I am having a hard time understanding how these audio files work. I load a WAV file like this:
from scipy.io import wavfile
RATE, data = wavfile.read('audio.wav')
This is a single channel (MONO) file (I think those are the same thing right?). It has shape (1555794,)
, and when I play it back it sounds reasonable:
p = pyaudio.PyAudio()
stream = p.open(format=pyaudio.paInt16, channels=1, rate=RATE, input=True, output=True)
stream.write(data)
stream.close()
p.terminate()
I have another file, which I created in Audacity, which is basically the same thing except I duplicated the first channel to make it two channel. When I load that in, the same way as above, I now have data_2channel
. When I try to play data_2channel
back with the same 5 lines as above, it playes but it's twice as slow and sounds like I am playing it as half speed. This isn't unexpected.
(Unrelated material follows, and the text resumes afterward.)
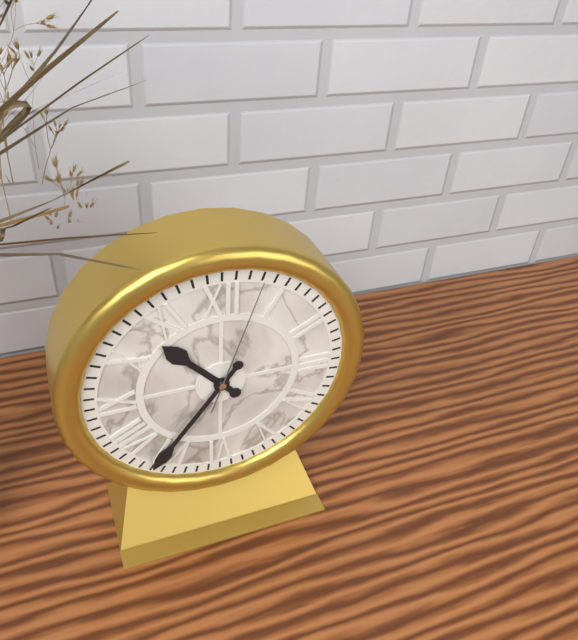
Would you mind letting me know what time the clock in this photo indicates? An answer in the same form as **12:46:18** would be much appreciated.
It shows **10:36:03**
To get it to play back normally I have to do this:
p = pyaudio.PyAudio()
stream = p.open(format=pyaudio.paInt16, channels=1, rate=RATE, input=True, output=True)
for d in data_2channel:
stream.write(d)
stream.close()
p.terminate()
This, I can swallow, but I don't quite understand. Maybe stream recognizing that when I try to write ndarray
s with 2 values and does something different than if I shove in a 1d array with 13000 values?
So then I thought, well let's convert data_2channel
back to one channel:
>>> data
array([-1552, -1635, -1361, ..., -2695, -3610, -2742], dtype=int16)
>>> data_2channel.T[0]
array([-1551, -1638, -1357, ..., -2700, -3606, -2744], dtype=int16)
So data_2channel.T[0]
looks pretty much the same as data
, but when I try to play the file I get this error:
File "../lib/python3.5/site-packages/pyaudio.py", line 586, in write
exception_on_underflow)
ValueError: ndarray is not C-contiguous
Not knowing what to think, I tried doing converting data
to python list and back to an ndarray, and tried playing it back:
p = pyaudio.PyAudio()
stream = p.open(format=pyaudio.paInt16, channels=1, rate=RATE, input=True, output=True)
stream.write(np.array(data.tolist()))
stream.close()
p.terminate()
It sounds similar to my file; like I slowed it down by 8 times, but still somehow kept the track the same length of time. I don't get why it sounds different. I tried plotting the two arrays and they look exactly the same. But somehow converting it to a list and back again, broke something. Can someone explain to me how this all works?
EDIT
Also it's not playing the entire file back to me. It's only playing about 50%. And I found that I can play the two channel file back by changing the channels
parameter to 2 (duh).
stream = p.open(format=pyaudio.paInt16, channels=2, rate=RATE, input=True, output=True)
stream.write(data_2channel)
However, the playback on this is cut to about 25% of the original. I'm baffled..